FRAGMENTO PRESENTADO:
::::

Existe a veces la sensación de que estamos viviendo los peores momentos. A la pandemia —y su consecuente crisis económica—, se suma el aumento de la pobreza, las masacres, el narcotráfico, los abusos de policías, los disturbios violentos. Y un Gobierno que se percibe con un liderazgo sin ideas claras de cómo salir de esta tormenta.

No podemos desconocer que el Covid-19 nos ha diezmado como sociedad. Llevamos meses viviendo entre la angustia y la incertidumbre, a la espera de una vacuna que a ratos sentimos que pronto llegará, y en otros momentos la vemos lejana.

Toda esta situación está llevando a que los ideales —sean morales, políticos, sociales, religiosos—, no logren imprimir en nuestra vida una dirección. Es todo tan absurdo en el país que sería anormal el día que no asesinen a un líder social. O la semana que no haya una masacre. O que las manifestaciones de protesta terminen pacíficamente, sin muertos ni destrucción.

Muchos de los problemas señalados existían antes del Covid-19, pero esta pandemia ha profundizado nuestras contradicciones. El encierro es un castigo que nos pone más sensibles y que desespera, especialmente cuando el barco que transporta nuestra vida va a la deriva, sin saber a qué puerto nos llevará.

::::

Datos recopilados:
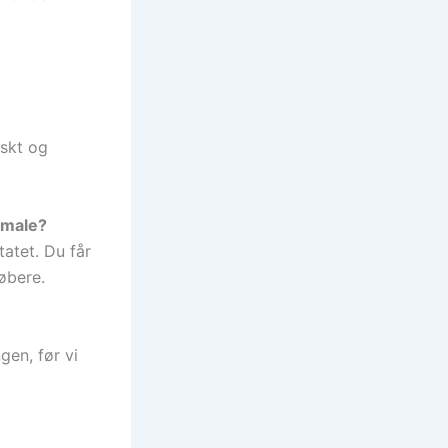
iskt og
 male?
tatet. Du får
løbere.
gen, før vi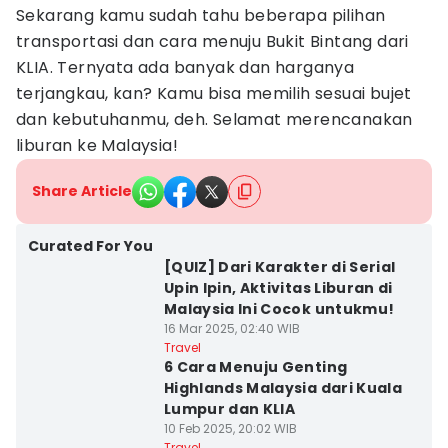
Sekarang kamu sudah tahu beberapa pilihan
transportasi dan cara menuju Bukit Bintang dari
KLIA. Ternyata ada banyak dan harganya
terjangkau, kan? Kamu bisa memilih sesuai bujet
dan kebutuhanmu, deh. Selamat merencanakan
liburan ke Malaysia!
Share Article
Curated For You
[QUIZ] Dari Karakter di Serial
Upin Ipin, Aktivitas Liburan di
Malaysia Ini Cocok untukmu!
16 Mar 2025, 02:40 WIB
Travel
6 Cara Menuju Genting
Highlands Malaysia dari Kuala
Lumpur dan KLIA
10 Feb 2025, 20:02 WIB
Travel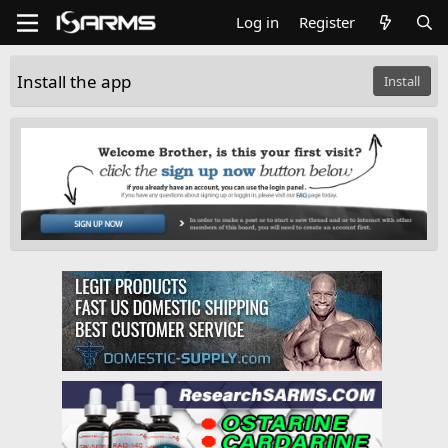
Log in
Register
Install the app
Install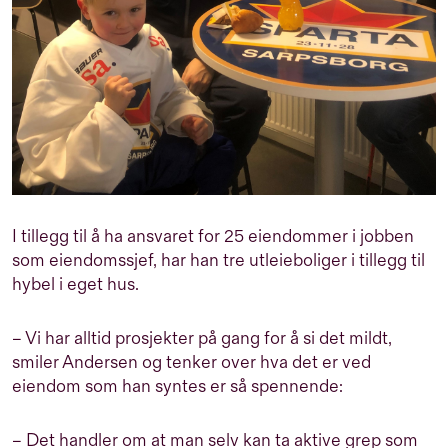
I tillegg til å ha ansvaret for 25 eiendommer i jobben
som eiendomssjef, har han tre utleieboliger i tillegg til
hybel i eget hus.
– Vi har alltid prosjekter på gang for å si det mildt,
smiler Andersen og tenker over hva det er ved
eiendom som han syntes er så spennende:
– Det handler om at man selv kan ta aktive grep som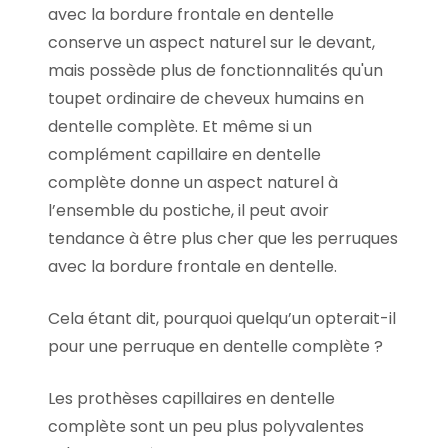
avec la bordure frontale en dentelle
conserve un aspect naturel sur le devant,
mais possède plus de fonctionnalités qu'un
toupet ordinaire de cheveux humains en
dentelle complète. Et même si un
complément capillaire en dentelle
complète donne un aspect naturel à
l’ensemble du postiche, il peut avoir
tendance à être plus cher que les perruques
avec
la bordure frontale en dentelle
.
Cela étant dit, pourquoi quelqu’un opterait-il
pour une perruque en dentelle complète ?
Les prothèses capillaires en dentelle
complète sont un peu plus polyvalentes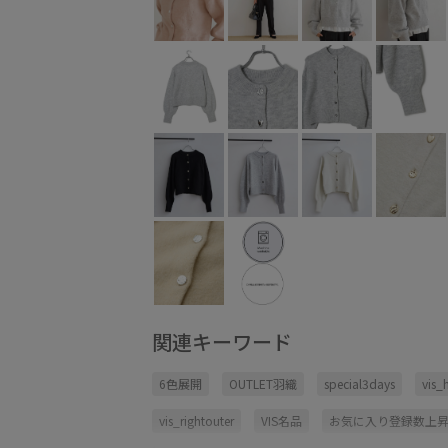
関連キーワード
6色展開
OUTLET羽織
special3days
vis_
vis_rightouter
VIS名品
お気に入り登録数上昇中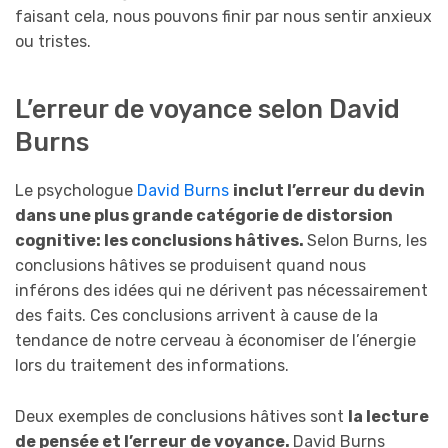
faisant cela, nous pouvons finir par nous sentir anxieux
ou tristes.
L’erreur de voyance selon David
Burns
Le psychologue
David Burns
inclut l’erreur du devin
dans une plus grande catégorie de distorsion
cognitive: les conclusions hâtives.
Selon Burns, les
conclusions hâtives se produisent quand nous
inférons des idées qui ne dérivent pas nécessairement
des faits. Ces conclusions arrivent à cause de la
tendance de notre cerveau à économiser de l’énergie
lors du traitement des informations.
Deux exemples de conclusions hâtives sont
la lecture
de pensée et l’erreur de voyance.
David Burns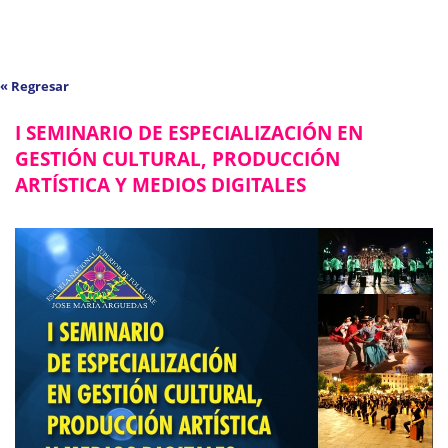
« Regresar
I SEMINARIO DE ESPECIALIZACIÓN EN
GESTIÓN CULTURAL, PRODUCCIÓN
ARTÍSTICA Y MEDIOS DIGITALES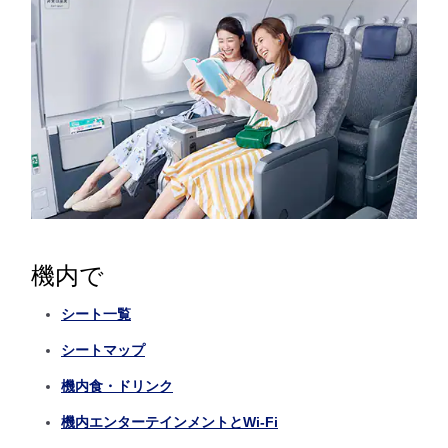
機内で
シート一覧
シートマップ
機内食・ドリンク
機内エンターテインメントとWi-Fi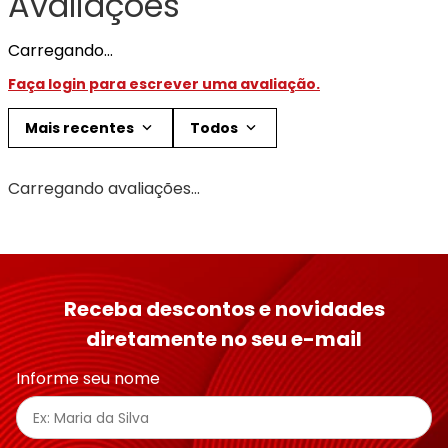
Avaliações
Carregando…
Faça login para escrever uma avaliação.
Mais recentes
Todos
Carregando avaliações…
Receba descontos e novidades
diretamente no seu e-mail
Informe seu nome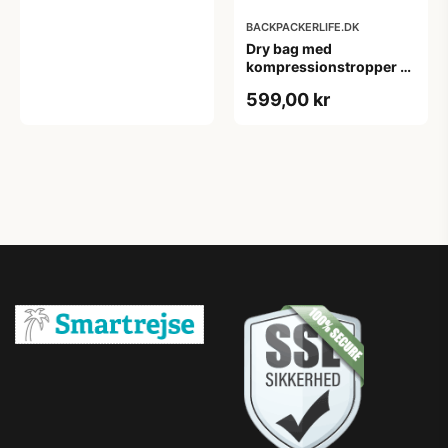
BACKPACKERLIFE.DK
Dry bag med
kompressionstropper -
Sea to Summit Evac
599,00 kr
Heavy Duty - 20L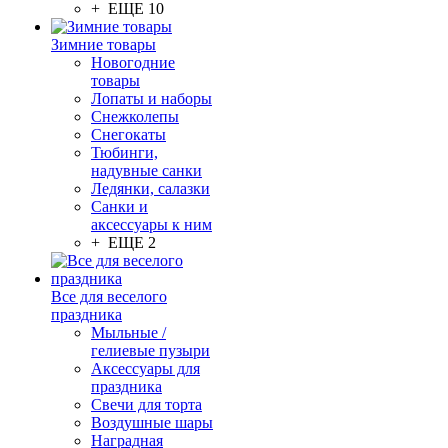
+ ЕЩЕ 10
Зимние товары
Новогодние
товары
Лопаты и наборы
Снежколепы
Снегокаты
Тюбинги,
надувные санки
Ледянки, салазки
Санки и
аксессуары к ним
+ ЕЩЕ 2
Все для веселого
праздника
Мыльные /
гелиевые пузыри
Аксессуары для
праздника
Свечи для торта
Воздушные шары
Наградная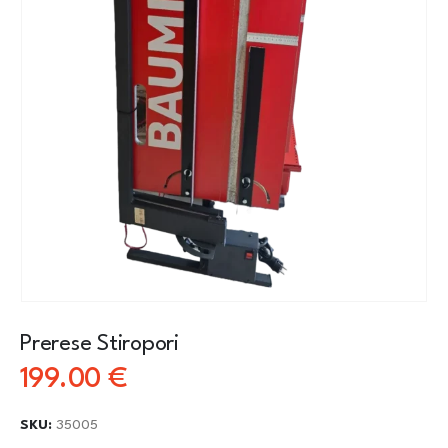
Prerese Stiropori
199.00
€
SKU:
35005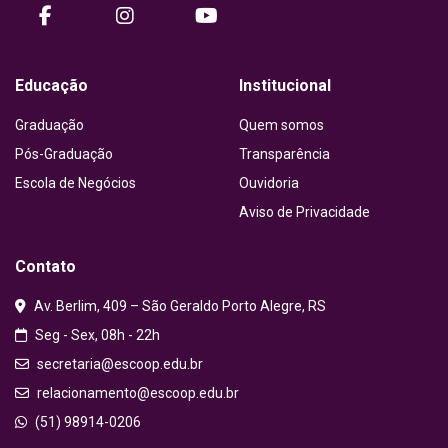
facebook
instagram
Youtube
Educação
Institucional
Graduação
Quem somos
Pós-Graduação
Transparência
Escola de Negócios
Ouvidoria
Aviso de Privacidade
Contato
Av. Berlim, 409 – São Geraldo Porto Alegre, RS
Seg - Sex, 08h - 22h
secretaria@escoop.edu.br
relacionamento@escoop.edu.br
(51) 98914-0206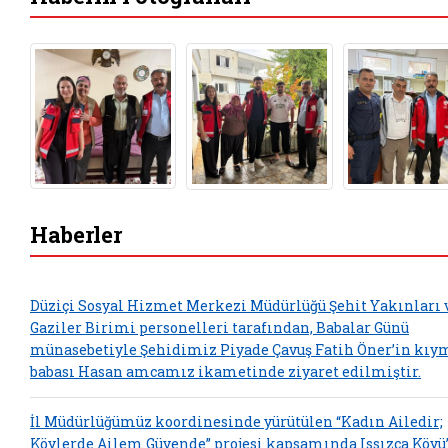
Haberler
Düziçi Sosyal Hizmet Merkezi Müdürlüğü Şehit Yakınları 
Gaziler Birimi personelleri tarafından, Babalar Günü
münasebetiyle Şehidimiz Piyade Çavuş Fatih Öner’in kıy
babası Hasan amcamız ikametinde ziyaret edilmiştir.
İl Müdürlüğümüz koordinesinde yürütülen “Kadın Ailedir;
Köylerde Ailem Güvende” projesi kapsamında Issızca Köyü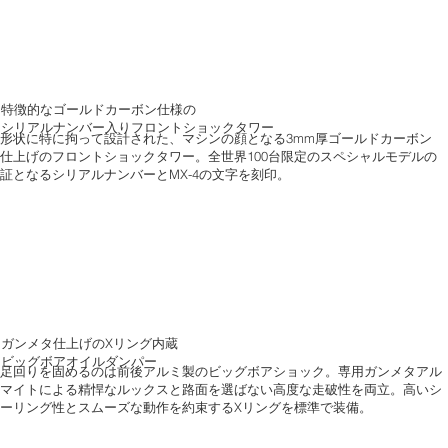
特徴的なゴールドカーボン仕様の
シリアルナンバー入りフロントショックタワー
形状に特に拘って設計された、マシンの顔となる3mm厚ゴールドカーボン
仕上げのフロントショックタワー。全世界100台限定のスペシャルモデルの
証となるシリアルナンバーとMX-4の文字を刻印。
ガンメタ仕上げのXリング内蔵
ビッグボアオイルダンパー
足回りを固めるのは前後アルミ製のビッグボアショック。専用ガンメタアル
マイトによる精悍なルックスと路面を選ばない高度な走破性を両立。高いシ
ーリング性とスムーズな動作を約束するXリングを標準で装備。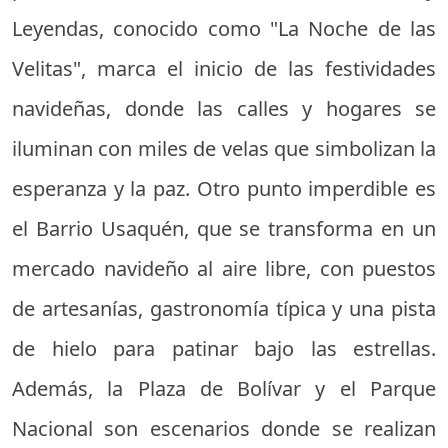
Leyendas, conocido como "La Noche de las
Velitas", marca el inicio de las festividades
navideñas, donde las calles y hogares se
iluminan con miles de velas que simbolizan la
esperanza y la paz. Otro punto imperdible es
el Barrio Usaquén, que se transforma en un
mercado navideño al aire libre, con puestos
de artesanías, gastronomía típica y una pista
de hielo para patinar bajo las estrellas.
Además, la Plaza de Bolívar y el Parque
Nacional son escenarios donde se realizan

::::

ENUNCIADO: Prosigue el texto sobre la crisis del país en tiempos de pandemia a partir de su última oración.

RESPUESTA DEL EJERCICIO:
La pandemia no es solo un tema de salud: el problema es también político. Es un momento para estar unidos, pero estamos más desunidos que nunca; vivimos una especie de “puritanismo político”, lleno de intolerancia hacia el que piensa diferente. Tantos los unos como los otros nos quieren imponer una única verdad, y sus líderes no usan el fuego para iluminar sus ideas, sino para incendiar la convivencia social.

La pandemia ha hecho más evidente la profunda crisis de nuestras instituciones; las leyes, las jerarquías y las solidaridades, que se conciben hechas de mármol y cemento, se han transformado en castillos de arena que se desvanecen ante los intereses de unos y de otros. No podemos, sin embargo, caer en un pesimismo destructivo. 

Como señala Alain Turaine, la única fuerza que puede resistir la violencia desenfrenada, el único metal que puede soportar elevadas temperaturas, es la voluntad de todos los individuos y de cada grupo de ser para sí mismos y para los demás portadores de derechos universales. Ser conscientes del derecho a la vida, a la seguridad, a la libertad, a una vida digna —que son la base para construir una sólida democracia—, es lo que nos hace fuertes ante los huracanes que quieren destruir todo a su paso.

Es el momento para que el país avance hacia una sociedad de derecho que disminuya la violencia y la injusticia. No podemos seguir aceptando que Colombia sea reconocida más por actos de muerte que por obras de vida. En la medida que se reconozcan los derechos, se irán acabando los actos que cubren diariamente de sangre al país.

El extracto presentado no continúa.